*** Opening of Extracted records ***
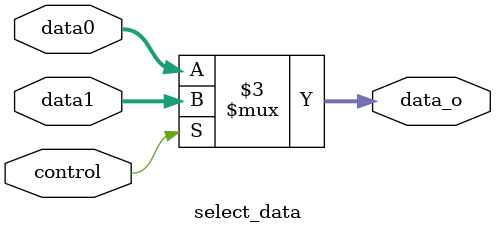
<source format=v>
module select_data(
							//input
							control,
							data0,
							data1,
							//output
							data_o
						 );

input control;
input [31:0] data0;
input [31:0] data1;
output reg [31:0]	data_o;
					 
always@(*) begin
	data_o <= (control == 1'b0) ? data0 : data1;
end

endmodule
	 
</source>
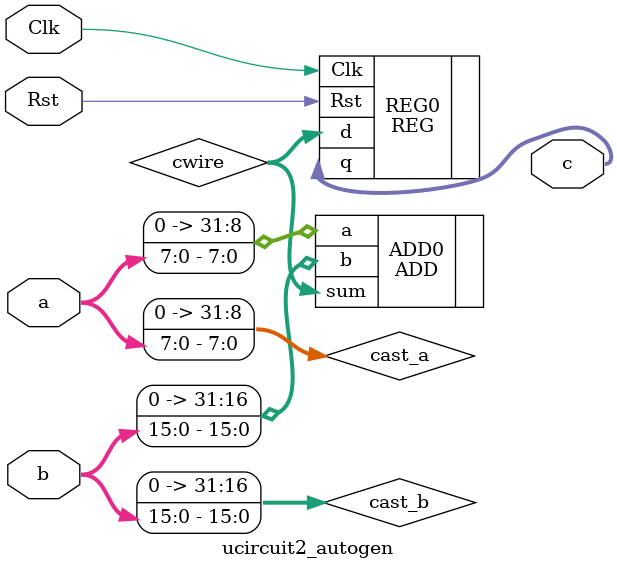
<source format=v>
`timescale 1ns/1ns

module ucircuit2_autogen(a, b, c, Clk, Rst);

    input [7:0] a;
    input [15:0] b;
    input Clk;
    input Rst;

    output [31:0] c;

    wire [31:0] cwire;
    wire [31:0] cast_a;
    wire [31:0] cast_b;

    assign cast_a = {{24{1'b0}}, a};
    assign cast_b = {{16{1'b0}}, b};

    ADD #(.DATAWIDTH(32)) ADD0(.a(cast_a), .b(cast_b), .sum(cwire));
    REG #(.DATAWIDTH(32)) REG0(.Clk(Clk), .Rst(Rst), .d(cwire), .q(c));

endmodule

</source>
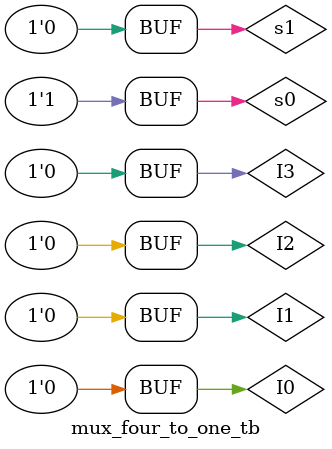
<source format=v>
module mux_four_to_one_tb;
reg I0, I1, I2, I3, s1, s0;
wire Q;
mux_four_to_one u1(I0,I1,I2,I3,s1,s0,Q);

initial begin
$monitor("%d I0=%b, I1=%b, I2=%b, I3=%b, s1=%b, s0=%b, Q=%b",$time, I0, I1, I2, I3, s1, s0, Q);

#20
I0=1;
I1=0;
I2=0;
I3=0;
s1=0;
s0=0;
#20
I0=0;
I1=1;
I2=0;
I3=0;
s1=0;
s0=1;
#20
I0=0;
I1=0;
I2=1;
I3=0;
s1=1;
s0=0;
#20
I0=0;
I1=0;
I2=0;
I3=1;
s1=1;
s0=1;
#20
I0=0;
I1=0;
I2=0;
I3=0;
s1=0;
s0=1;

end
endmodule



</source>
*** Close of Extracted records ***
### Aim of the exercise
Across the material, how many lines contain the word "input"? Only the number is wanted.

### Exercise solution
8